Hi there. I have a database of events that have occurred, and each event has a datetime associated with it, and is in its own named graph. The following query runs hourly to build a report of what has happened in the last hour. The problem I'm having is that the more data in the database, the longer this query takes (for instance, it took 15 seconds this time). Is there a more efficient way to say, "Only bring back objects from the last hour"?
select distinct ?username where {
graph ?g {
?user a <tag:champtc:enterprise#Employee> .
?user <tag:champtc:enterprise#hasAccountName> ?username .
?t <tag:champtc:core#hasEventTime> ?time .
BIND( (NOW() - "P0DT1H"^^xsd:dayTimeDuration) AS ?beginTime ) .
FILTER( ?time >= ?beginTime )
}
} GROUP BY ?username
Thanks for the reply, Pavel. There are multiple connected objects in the graph that is being searched, and the object that has the time has an unknown type (it could be any number of things) and is not necessarily the same object that the user property is on. The query is trying to say, "Return the unique usernames of any named graphs that have a time within the last hour."
Even if I can make that part of the query more specific, is there a better way to do the "in the last hour" part without having to first select everything and then filter out the ones I don't want?
I hope you don't mind my jumping on your question but it's related to some things I've been thinking about lately. I don't think Stardog has any sort of indexing for datatype. Is that correct? I think you're going to have a similar problem filtering with dates that you have filtering on strings that is solved for the latter by full text search. I had asked a question a while ago about hooking into bulk loading because I had wanted to explore timeseries indexes and possibly see if you could use http://www.chronix.io/ for time.
Would it work better if you translated dateTime into epoc and do a numeric filter? I thought you might be able to do a xsd:integer(now()) but it looks like that doesn't work so you'd need to write a custom function.
Well, the "within the last hour" condition is tricky because Stardog does not maintain indexes over dates. There're, of course, tricks you can do but they'd require changes in modeling, e.g. storing the date and the hour for each time instances (as integer literals), and then using it in the query, e.g.
OK, would it be easy for you to try 5.3.4 and see how it performs? There's a query optimization issue which we recently fixed and which is relevant to your case (the top join should be on the graph variable and not a loop join).

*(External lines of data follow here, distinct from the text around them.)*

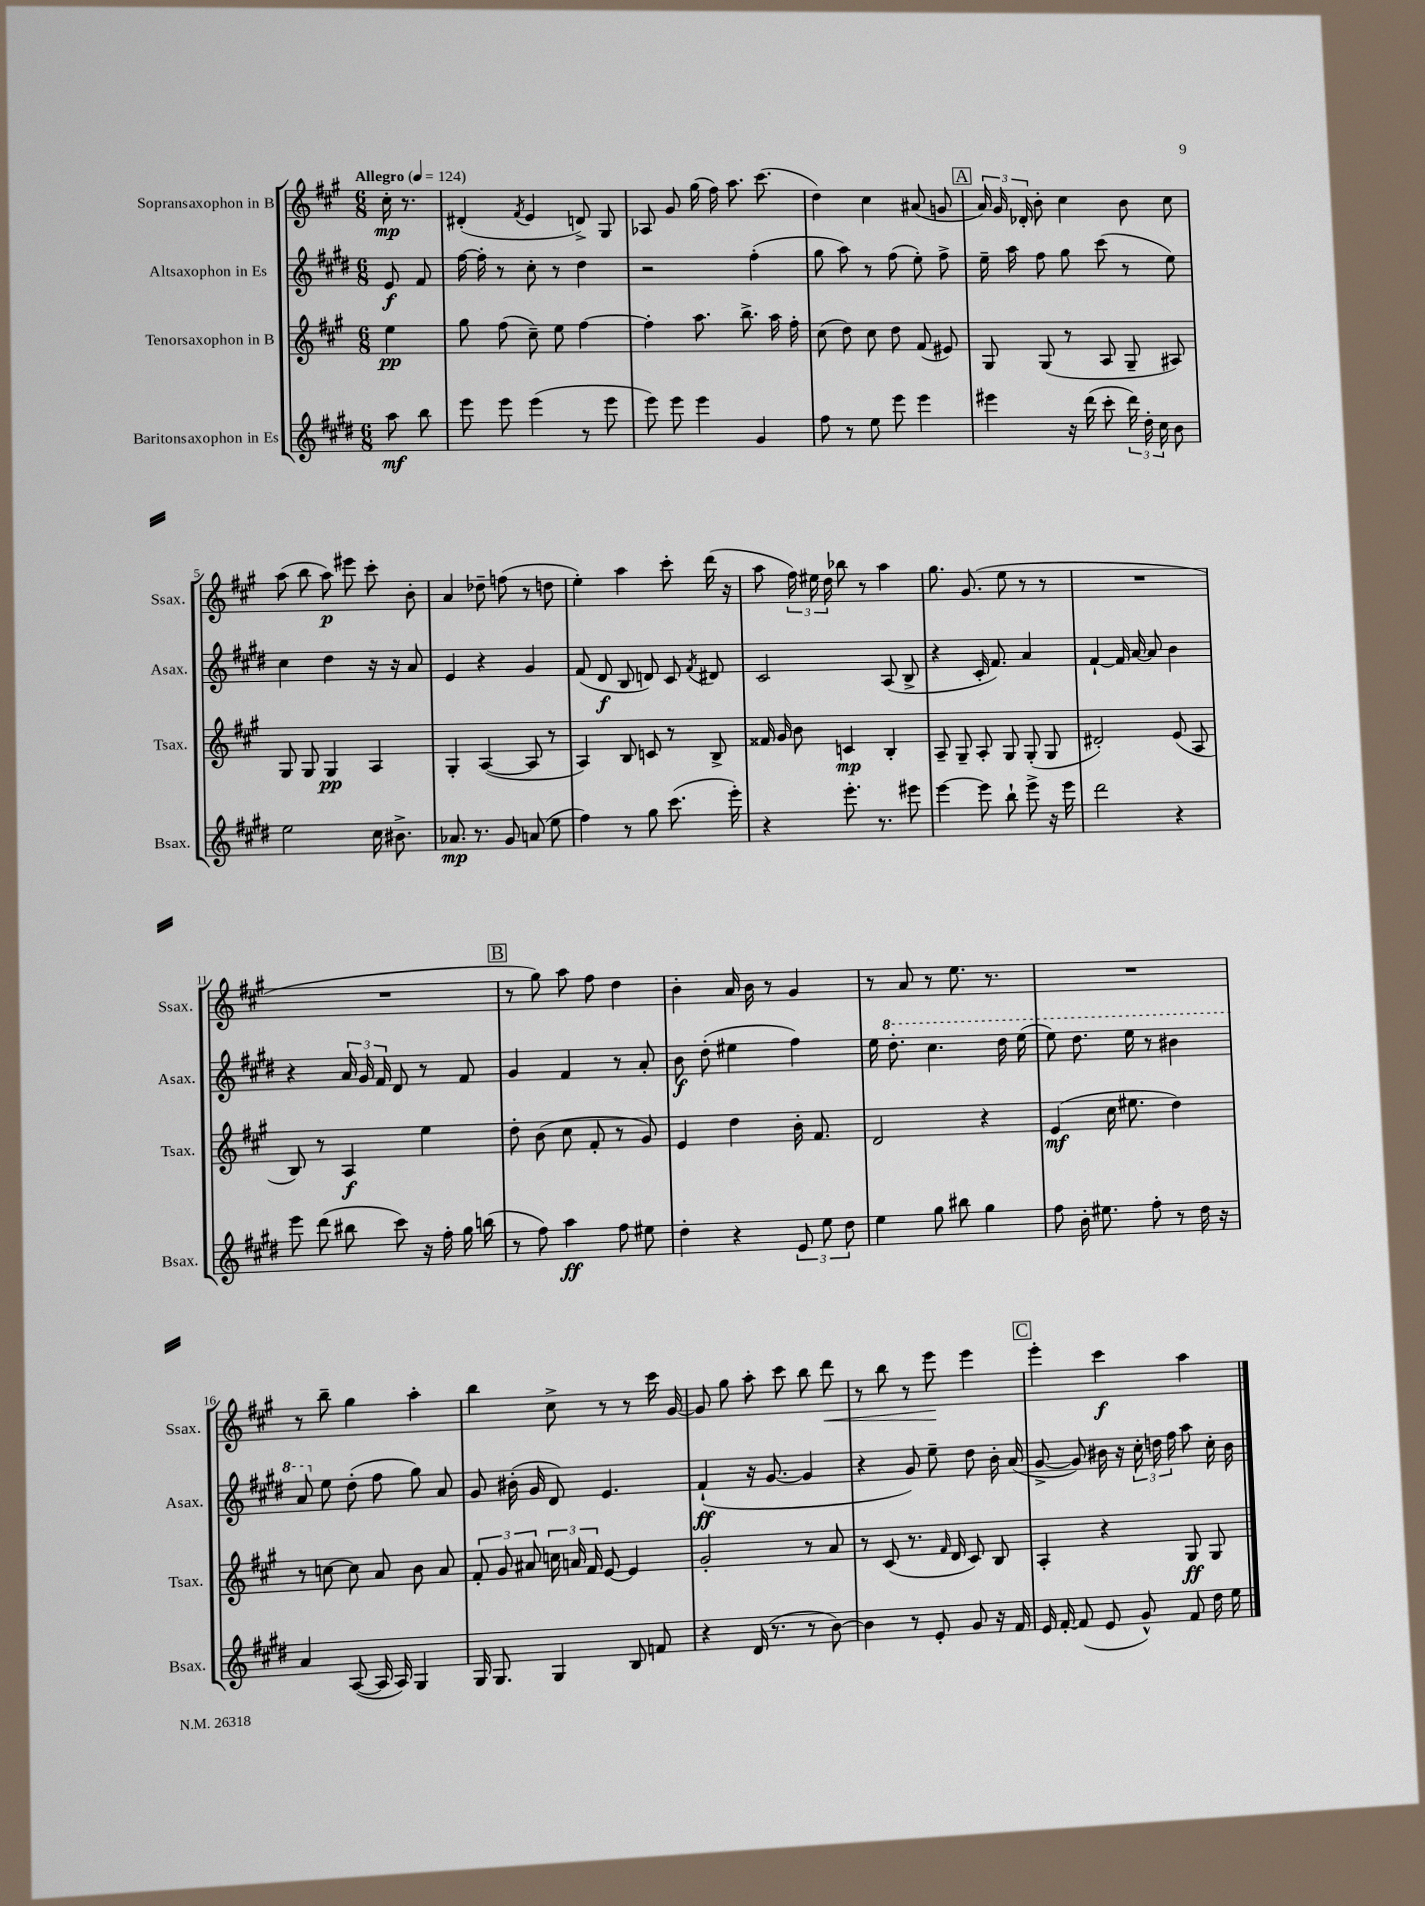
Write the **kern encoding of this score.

**kern	**kern	**kern	**kern
*staff4	*staff3	*staff2	*staff1
*clefG2	*clefG2	*clefG2	*clefG2
*k[f#c#g#d#]	*k[f#c#g#]	*k[f#c#g#d#]	*k[f#c#g#]
*M6/8	*M6/8	*M6/8	*M6/8
*MM124	*MM124	*MM124	*MM124
8aa	4ee	8e	16cc#'
.	.	.	8.r
8bb	.	8f#	.
=	=	=	=
8eee	8gg#	[16ff#	(4d#'
.	.	16ff#']	.
8eee	(8ff#	8r	.
.	.	.	8qf#
(4eee	8cc#~)	8cc#'	4e
.	8ee	8r	.
8r	[4ff#	4dd#	8d^)
8eee	.	.	8G#
=	=	=	=
8eee)	4ff#']	2r	8A-
8eee	.	.	8g#
4eee	8.aa	.	(16gg#
.	.	.	16ff#)
.	.	.	8.aa
.	8.bb^	.	.
4g#	.	(4ff#'	.
.	.	.	(8.ccc#
.	16aa	.	.
.	16ff#'	.	.
=	=	=	=
8ff#	(8cc#	8gg#	4dd)
8r	8dd)	8aa)	.
8ee	8cc#	8r	4cc#
8eee	8dd	(8ff#	.
4eee	(8f#	8ee')	(8a#
.	8e#)	8ff#^	8g
=	=	=	=
4eee#	8G#	16ee~	24a)
.	.	.	24g#
.	.	16aa	.
.	.	.	24d-'
.	(8G#	8ff#	8b'
16r	8r	8gg#	4cc#
(16ddd#	.	.	.
8ccc#'	8A	(8ccc#	.
24ddd#)	8G#~	8r	8b
24dd#'	.	.	.
24cc#	.	.	.
8b	8A#)	8ee)	8cc#
=	=	=	=
2ee	8G#	4cc#	(8aa
.	8G#	.	8bb
.	4G#	4dd#	8aa)
.	.	.	8eee#
16cc#	4A	16r	8ccc#'
8.b#^	.	16r	.
.	.	8a	8b'
=	=	=	=
8.a-	4G#'	4e	4a
8.r	.	.	.
.	([4A	4r	8dd-~
8g#	.	.	(8ff
(8a	8A]	4g#	8r
8ee	8r	.	8dd
=	=	=	=
4ff#)	4A)	(8f#	4ee')
.	.	8d#	.
8r	8B	8B	4aa
8gg#	8c	8d)	.
(8.ccc#	8r	8c#	8ccc#'
.	.	8qf#	.
.	8B^	8d#	(16ddd
16eee')	.	.	16r
=	=	=	=
4r	16f##	2c#	8aa
.	16g#	.	.
.	8b	.	24ff#)
.	.	.	24ee#
.	.	.	24dd
8.eee'	4c	.	8bb-
.	.	.	8r
8.r	.	.	.
.	4B'	(8A	4aa
8eee#	.	8B^	.
=	=	=	=
[4eee	8A~	4r	8.gg#
.	8G#~	.	.
.	.	.	(8.g#
8eee]	8A'	16c#'	.
.	.	8.f#)	.
8bb`	8G#	.	8ee
8eee^	(8G#'	4a	8r
16r	8G#	.	8r
16eee	.	.	.
=	=	=	=
2ddd#	2d#')	[4f#`	2.r
.	.	16f#]	.
.	.	[16a	.
.	.	8a]	.
4r	(8e	4b	.
.	8A	.	.
=	=	=	=
8eee	8B)	4r	2.r
(8ddd#	8r	.	.
8bb#	4A	24a	.
.	.	24g#	.
.	.	24f#	.
8ccc#)	.	8d#	.
16r	4ee	8r	.
16ff#'	.	.	.
16gg#	.	8f#	.
(16bb	.	.	.
=	=	=	=
8r	8dd'	4g#	8r
8ff#)	(8b	.	8gg#)
4aa	8cc#	4f#	8aa
.	8f#'	.	8ff#
8ff#	8r	8r	4dd
8ee#	8g#)	8a'	.
=	=	=	=
4dd#'	4e	8b	4b'
.	.	(8dd#'	.
4r	4dd	4ee#	16a
.	.	.	16b
.	.	.	8r
12e	16b'	4ff#)	4g#
.	8.f#	.	.
12ee	.	.	.
12dd#	.	.	.
=	=	=	=
4ee	2d	16ee	8r
.	.	8.ddd#'	.
.	.	.	8a
8gg#	.	4.ccc#	8r
8bb#	.	.	8.ee
4gg#	4r	.	.
.	.	.	8.r
.	.	16ddd#	.
.	.	(16eee	.
=	=	=	=
8ff#	(4e	8eee)	2.r
16b'	.	8.ddd#	.
8.ee#	.	.	.
.	16cc#	.	.
.	8.ee#	16eee	.
8ff#'	.	8r	.
8r	4dd)	4bb#	.
16dd#	.	.	.
16r	.	.	.
=	=	=	=
4a	8r	8aa	8r
.	[8cc	8ee	8bb~
([8A	8cc]	(8dd#'	4gg#
16A]	8a	8ff#	.
16A)	.	.	.
4G#	8b	8gg#)	4aa'
.	8a	8a	.
=	=	=	=
16G#	12f#'	8g#	4bb
8.G#	.	.	.
.	12g#	.	.
.	.	(16b#'	.
.	12a#	.	.
.	.	16g#	.
4G#	24cc	8d#)	8cc#^
.	24a	.	.
.	24f#	.	.
.	[8e	4.e	8r
8B	4e]	.	8r
8f	.	.	16ccc#
.	.	.	[16g#
=	=	=	=
4r	2g#'	(4f#`	8g#]
.	.	.	8gg#
(16d#	.	16r	8aa'
8.r	.	[8.g#	.
.	.	.	8ccc#
8r	8r	4g#]	8bb
[8b)	8a	.	8ddd
=	=	=	=
4b]	8r	4r	8r
.	(8c#	.	8bb
8r	8.r	8g#)	8r
8e'	.	8ee~	8eee
.	16qqf#	.	.
.	16d	.	.
8g#	8c#)	8dd#	4eee
16r	8B	16b'	.
16f#	.	(16a	.
=	=	=	=
16e	4A'	[8g#^	4eee'
[16f#'	.	.	.
(8f#]	.	8g#])	.
8e	4r	16b#	4ccc#
.	.	16r	.
8g#^^)	.	24cc#'	.
.	.	24dd	.
.	.	24ff#	.
8f#	8G#	8aa	4aa
16dd#	8G#	16cc#'	.
16ee	.	16b#	.
==	==	==	==
*-	*-	*-	*-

Just to be clear: it won't completely solve your problem, i.e. query runtime will increase as the amount of data grows. But it should be better than now, especially if named graphs are relatively small compared to the size of the database.
Upgrading to 5.3.4 helped, and what really speeds it up is knowing that our named graphs are all named after the primary type of object they are, so I added a ?g a ... statement in there so it wasn't looking through all of the subjects.